---- Source information
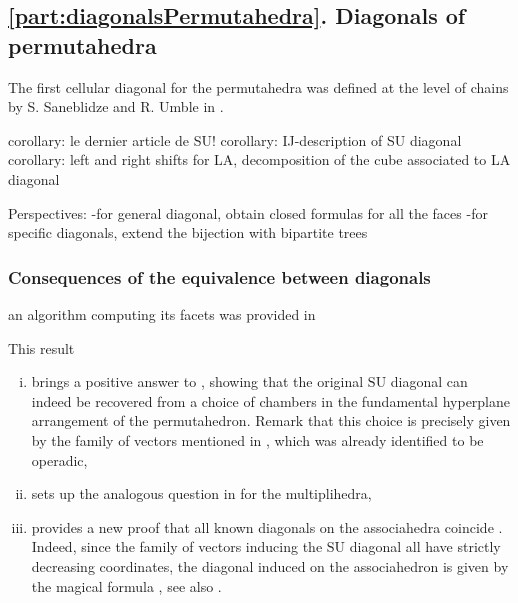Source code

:\documentclass{amsart}
\theoremstyle{definition}
\newcommand{\SU}{\mathrm{SU}}
\begin{document}

\subsection*{\cref{part:diagonalsPermutahedra}. Diagonals of permutahedra}

The first cellular diagonal for the permutahedra was defined at the level of chains by S. Saneblidze and R. Umble in \cite{SaneblidzeUmble}. 

corollary: le dernier article de SU!
corollary: IJ-description of SU diagonal
corollary: left and right shifts for LA, decomposition of the cube associated to LA diagonal

Perspectives: 
-for general diagonal, obtain closed formulas for all the faces
-for specific diagonals, extend the bijection with bipartite trees

\subsubsection{Consequences of the equivalence between diagonals}

an algorithm computing its facets was provided in \cite{VejdemoJohansson}

This result
\begin{enumerate}[i)]
	\item brings a positive answer to \cite[Rem.~2.19]{LaplanteAnfossi}, showing that the original $\SU$ diagonal can indeed be recovered from a choice of chambers in the fundamental hyperplane arrangement of the permutahedron. 
	Remark that this choice is precisely given by the family of vectors mentioned in \cite[Rem.~4.19]{LaplanteAnfossi}, which was already identified to be operadic,
	\item sets up the analogous question in \cite[Rem.~3.9]{LaplanteAnfossiMazuir} for the multiplihedra,
	\item provides a new proof that all known diagonals on the associahedra coincide \cite{SaneblidzeUmble-comparingDiagonals}.
	Indeed, since the family of vectors inducing the $\SU$ diagonal all have strictly decreasing coordinates, the diagonal induced on the associahedron is given by the magical formula \cite[Thm.~2]{MasudaThomasTonksVallette}, see also \cite[Prop.~3.8]{LaplanteAnfossi}.
\end{enumerate}
\end{document}
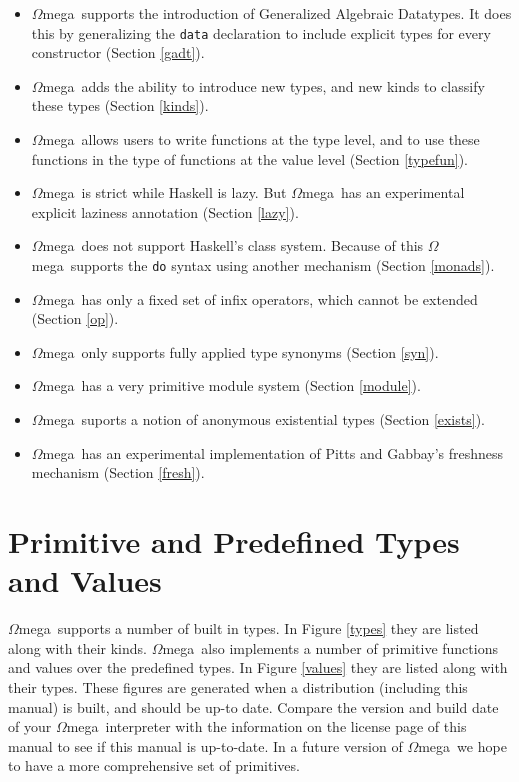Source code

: \documentclass[11pt,twoside]{article}
\newcommand{\om}{$\Omega$mega}
\begin{document}
\begin{itemize}

\item \om\ supports the introduction of Generalized Algebraic Datatypes.
It does this by generalizing the {\tt data} declaration to
include explicit types for every constructor (Section \ref{gadt}).

\item \om\ adds the ability to introduce new types, and new kinds to
classify these types (Section \ref{kinds}).

\item \om\ allows users to write functions at the type level, and to use these
functions in the type of functions at the value level (Section \ref{typefun}).

\item \om\ is strict while Haskell is lazy. But \om\ has an experimental
explicit laziness annotation (Section \ref{lazy}).

\item \om\ does not support Haskell's class system. Because of this
\om\ supports the {\tt do} syntax using another mechanism (Section \ref{monads}).

\item \om\ has only a fixed set of infix operators, which cannot be extended (Section \ref{op}).

\item \om\ only supports fully applied type synonyms (Section \ref{syn}).

\item \om\ has a very primitive module system (Section \ref{module}).

\item \om\ suports a notion of anonymous existential types (Section \ref{exists}).

\item \om\ has an experimental implementation of Pitts and Gabbay's freshness
mechanism (Section \ref{fresh}).

\end{itemize}



%

\section{Primitive and Predefined Types and Values} \label{predefined}

\om\ supports a number of built in types. In Figure \ref{types} they are listed
along with their kinds. \om\ also implements a number of primitive
functions and values over the predefined types. In Figure \ref{values} they are
listed along with their types. These figures are generated when a
distribution (including this manual) is built, and should be up-to date. Compare
the version and build date of your \om\ interpreter with the information on the
license page of this manual to see if this manual is up-to-date. In a future
version of \om\ we hope to have a more comprehensive set of primitives.
\end{document}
--------
Work required
Which of the lines in the data contain the string "their"? Return each one.

Completed task
along with their kinds. \om\ also implements a number of primitive
listed along with their types. These figures are generated when a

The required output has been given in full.